Problem details -> Take the data below. Output it exactly from its first line through the line containing "Героїв Дніпра 78".

Stored data entries ->

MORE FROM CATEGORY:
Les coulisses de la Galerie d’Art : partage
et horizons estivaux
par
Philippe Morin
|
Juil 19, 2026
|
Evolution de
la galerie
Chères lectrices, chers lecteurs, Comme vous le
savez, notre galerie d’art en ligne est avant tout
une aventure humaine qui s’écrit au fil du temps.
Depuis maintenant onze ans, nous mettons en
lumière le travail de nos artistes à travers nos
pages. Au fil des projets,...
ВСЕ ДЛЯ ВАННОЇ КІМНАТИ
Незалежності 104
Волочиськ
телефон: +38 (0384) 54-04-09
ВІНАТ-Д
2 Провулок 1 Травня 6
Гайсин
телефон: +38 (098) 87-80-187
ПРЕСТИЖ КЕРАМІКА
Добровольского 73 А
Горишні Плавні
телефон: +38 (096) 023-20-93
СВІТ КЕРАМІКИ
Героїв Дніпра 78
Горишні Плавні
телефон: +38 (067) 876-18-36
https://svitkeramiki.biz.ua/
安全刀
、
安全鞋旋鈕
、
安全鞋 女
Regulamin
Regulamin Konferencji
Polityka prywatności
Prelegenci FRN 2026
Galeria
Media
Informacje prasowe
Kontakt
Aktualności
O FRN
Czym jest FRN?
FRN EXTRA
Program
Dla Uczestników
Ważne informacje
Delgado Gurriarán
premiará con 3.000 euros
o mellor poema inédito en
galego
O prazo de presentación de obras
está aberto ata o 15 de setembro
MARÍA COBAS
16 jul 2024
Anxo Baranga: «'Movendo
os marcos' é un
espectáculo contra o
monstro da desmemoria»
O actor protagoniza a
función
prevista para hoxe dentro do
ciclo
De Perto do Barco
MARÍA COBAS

Answer to the problem ->
MORE FROM CATEGORY:
Les coulisses de la Galerie d’Art : partage
et horizons estivaux
par
Philippe Morin
|
Juil 19, 2026
|
Evolution de
la galerie
Chères lectrices, chers lecteurs, Comme vous le
savez, notre galerie d’art en ligne est avant tout
une aventure humaine qui s’écrit au fil du temps.
Depuis maintenant onze ans, nous mettons en
lumière le travail de nos artistes à travers nos
pages. Au fil des projets,...
ВСЕ ДЛЯ ВАННОЇ КІМНАТИ
Незалежності 104
Волочиськ
телефон: +38 (0384) 54-04-09
ВІНАТ-Д
2 Провулок 1 Травня 6
Гайсин
телефон: +38 (098) 87-80-187
ПРЕСТИЖ КЕРАМІКА
Добровольского 73 А
Горишні Плавні
телефон: +38 (096) 023-20-93
СВІТ КЕРАМІКИ
Героїв Дніпра 78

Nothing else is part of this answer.